When will (feature) branches get you in trouble? Antipatterns:

  • You are working on a big change. You haven’t updated for days. Do I need to spell it out? That is just wrong. Update!
  • You are pushing a big change, all the CI builds go red. Oops, test before you push you dumb idiot. You deserve all the angry looks you are going to get. If this happens a lot, consider setting up your CI environment for having a stable branch for tested commits and an unstable branch for incoming commits that need to be tested. Jenkins supports this and it will keep unstable change out of stable.

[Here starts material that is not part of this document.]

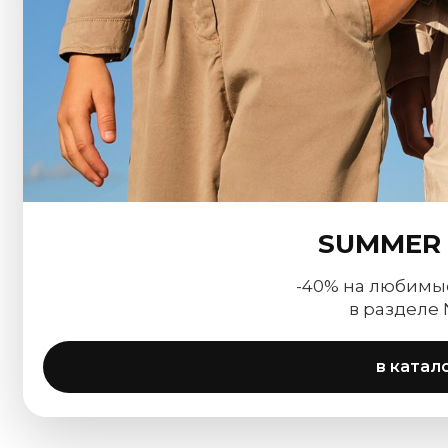
SUMMER 
-40% на любимы
в разделе
в катал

  • You are doing a big change, somebody else is also doing a big change. You find out about that when you rebase and spend hours dealing with merge conflicts. Seriously: communicate before you do anything drastic and give people an opportunity to get their changes in before you ruin their day. Pushing massive changes that you know are going to cause problems when people rebase is a very egocentric thing to do. Be a team player.
  • You are working on a big change. You haven’t updated or committed anything for several days on your local branch. You are effectively using your local branch as a feature branch: everybody who is not pushing change is effectively on a feature branch. Not committing is NOT a strategy to avoid using feature branches. Also, you are not committing? Why???? What’s your excuse for not committing to your own local branch? Seriously, consider using version management and stop treating git as a file server for code backups.

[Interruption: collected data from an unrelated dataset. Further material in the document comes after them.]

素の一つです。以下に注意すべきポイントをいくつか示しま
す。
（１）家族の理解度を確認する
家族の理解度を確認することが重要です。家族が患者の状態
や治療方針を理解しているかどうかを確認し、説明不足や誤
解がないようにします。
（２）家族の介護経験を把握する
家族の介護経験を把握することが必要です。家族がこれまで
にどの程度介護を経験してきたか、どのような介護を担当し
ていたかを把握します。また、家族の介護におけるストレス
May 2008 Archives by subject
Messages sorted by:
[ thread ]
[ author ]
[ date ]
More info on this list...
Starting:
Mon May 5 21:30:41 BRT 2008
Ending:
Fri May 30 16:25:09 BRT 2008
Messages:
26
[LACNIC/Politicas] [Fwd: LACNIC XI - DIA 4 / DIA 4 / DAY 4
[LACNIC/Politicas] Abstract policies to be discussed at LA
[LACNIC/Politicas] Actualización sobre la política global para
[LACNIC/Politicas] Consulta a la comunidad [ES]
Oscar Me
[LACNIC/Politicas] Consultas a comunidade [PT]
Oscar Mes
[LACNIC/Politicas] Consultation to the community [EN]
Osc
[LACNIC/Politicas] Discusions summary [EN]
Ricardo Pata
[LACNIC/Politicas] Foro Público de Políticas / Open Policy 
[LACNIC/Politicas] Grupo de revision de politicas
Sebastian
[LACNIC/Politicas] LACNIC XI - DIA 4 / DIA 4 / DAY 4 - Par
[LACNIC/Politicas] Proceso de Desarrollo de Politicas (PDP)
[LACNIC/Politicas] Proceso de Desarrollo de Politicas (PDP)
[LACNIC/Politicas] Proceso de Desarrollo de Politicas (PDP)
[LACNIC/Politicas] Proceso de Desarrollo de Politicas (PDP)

  • You are working on a branch for an extended period of time but your CI builds only run on the central branch. Congratulations, you have just tossed out CI as a good practice. Fix it. Either have the discipline to run the CI tests manually on every commit to the branch or set up a CI build for it. Either way, don’t break the feedback loop you get with CI.

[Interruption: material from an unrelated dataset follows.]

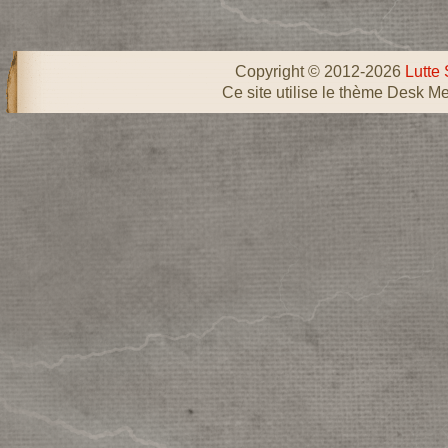
Copyright © 2012-2026
Lutte 
Ce site utilise le thème Desk Me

Now at this point I have to admit something: I don’t use feature branches a lot but I do tend to accumulate a few commits locally before I push them. Also. we haven’t set up stable and unstable branches in jenkins (yet, planning to). We have the occasional breakage of our CI builds. I’m actually guilty of breaking some of the builds myself. The reason/weak excuse is: I’m having a hard time changing people’s way of working. You turn your back and people stop committing and continue treating git like they are using cvs. But I’m at least aware what the real problem is here: not the fact that I have branches but the fact that our testing needs to be decentralized.